Another mighty will, Winston Churchill, had demanded to know from Smuts why he had not assassinated Gandhi before the ‘half naked Fakir’ could threaten the British Empire in India. General Smuts replied: “How could I do this to a man who made sandals for me with his own hands when I imprisoned him”.

God knew. That Gandhi – and the kind of teamwork that Dave and the Southend initiative embodied – put the lie to the clever but fuzzy merging, by global elites, of Charles Darwin’s ‘natural selection’ concept with Herbert Spencer’s ‘survival of the fittest’ idea. The resultant philosophy had been trumpeted remorselessly to justify everything from colonialism and slavery to private central banking, monopoly capitalism and subjugation of the planet.

Cunningly, the oligarchs had obscured Darwin’s central and very clear thesis – that the survival of a species was dependent on a high degree of cooperation. Gandhi would never destroy a building. He would talk and collaborate his way to victory, so that the central bankers at the BIS would one day leave the jackboot of their own accord, never to return.

8 thoughts on “238. Countertrade in Essex

  1. ‘Another mighty will, Winston Churchill, had demanded to know from Smuts why he had not assassinated Gandhi before the ‘half naked Fakir’ could threaten the British Empire in India. General Smuts replied: “How could I do this to a man who made sandals for me with his own hands when I imprisoned him”.’

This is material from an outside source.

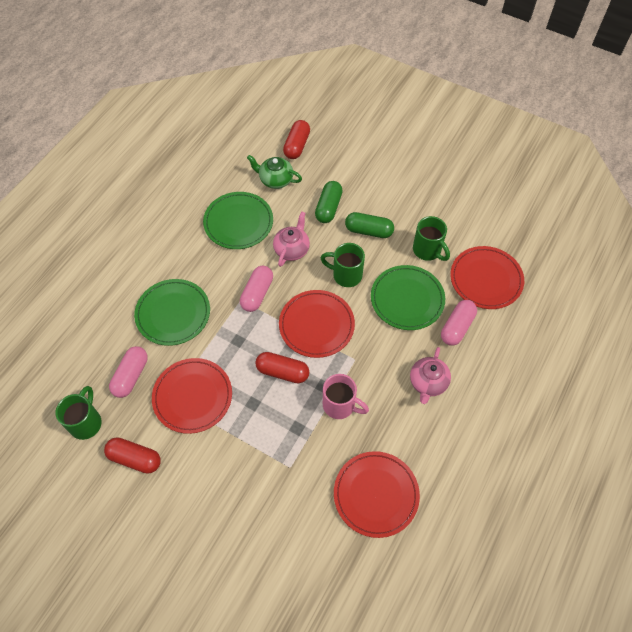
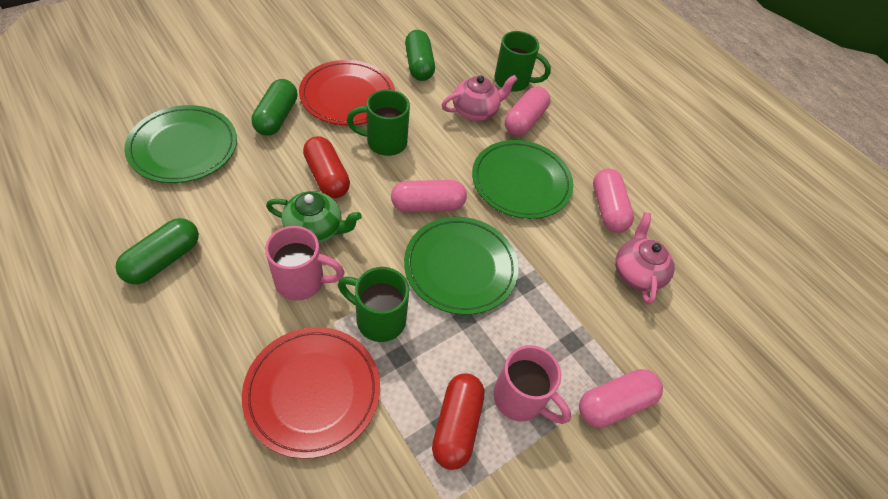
green capsule: [315,181,343,223] [345,212,394,238] = 2 -> [115,218,199,284] [251,79,297,136] [405,30,435,81] = 3
pink capsule: [109,346,148,398] [240,266,273,312] [441,300,477,346] = 3 -> [391,180,467,212] [505,87,550,136] [579,369,663,428] [593,169,634,233] = 4
pink mug: [323,374,369,419] = 1 -> [265,226,345,301] [493,345,571,424] = 2
red capsule: [104,437,161,474] [255,352,309,383] [283,120,310,159] = 3 -> [303,136,350,198] [432,374,484,470] = 2
red plate: [152,358,232,434] [279,290,355,358] [334,451,420,538] [450,246,524,309] = 4 -> [242,327,380,459] [299,60,395,125] = 2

    Genuine quote? Another of history’s odd almost forgotten moments?
    Great story.

    Liked by 1 person

  2. As always, when I finish reading this to H he says ‘is that it?’ Disappointed that it has ended. I find myself stopping so often and questioning my old beliefs: like were they wrong to arrest some of the ogliarchs? And re-thunk my views on Churchill, although I suppose part of that was he was ‘of his time’, but sadly so many have still not evolved!

    Liked by 1 person

  3. Enjoying this, as usual.
    I love the idea and image of Sal gawking at God’s bare shoulders in the Turkish bath.

    RosieJospeh makes a good point about evolution, which directly involves Gandhi, actually. I’m sure you know he was extremely racist against Africans earlier in his life. While he was in South Africa doing all his work for his own people, he was calling Africans dirty and living like animals.

    He also had the audacity to comment that white people should be the dominating race in South Africa, an almost nonsensical and egregiously hypocritical thing to suggest considering his later work in de-enmeshing India from Great Britian, also a white conquering nation who had no right being in/controlling any part of India.

    But, thank the gods, or whoever, he did evolve later. I would think he would have to, being involved in spiritual matters and empathy for human beings, etc. etc., otherwise he would have been just another self-involved cult leader.

    Liked by 1 person

  4. From what I’ve read, Gandhi was very taken with Britain as a young man, seeing it as the great civilising nation. Presumably he swallowed a great swathe of colonialism before his stomach said enough, and puked it back up. Apparently he was also prone to seeing women as second class citizens.

    Like

  5. Yeah, obviously he was just human, like everybody else, but it can be hard hearing about just how *human* some folks, whom we’ve placed up on a pedestal, are, huh?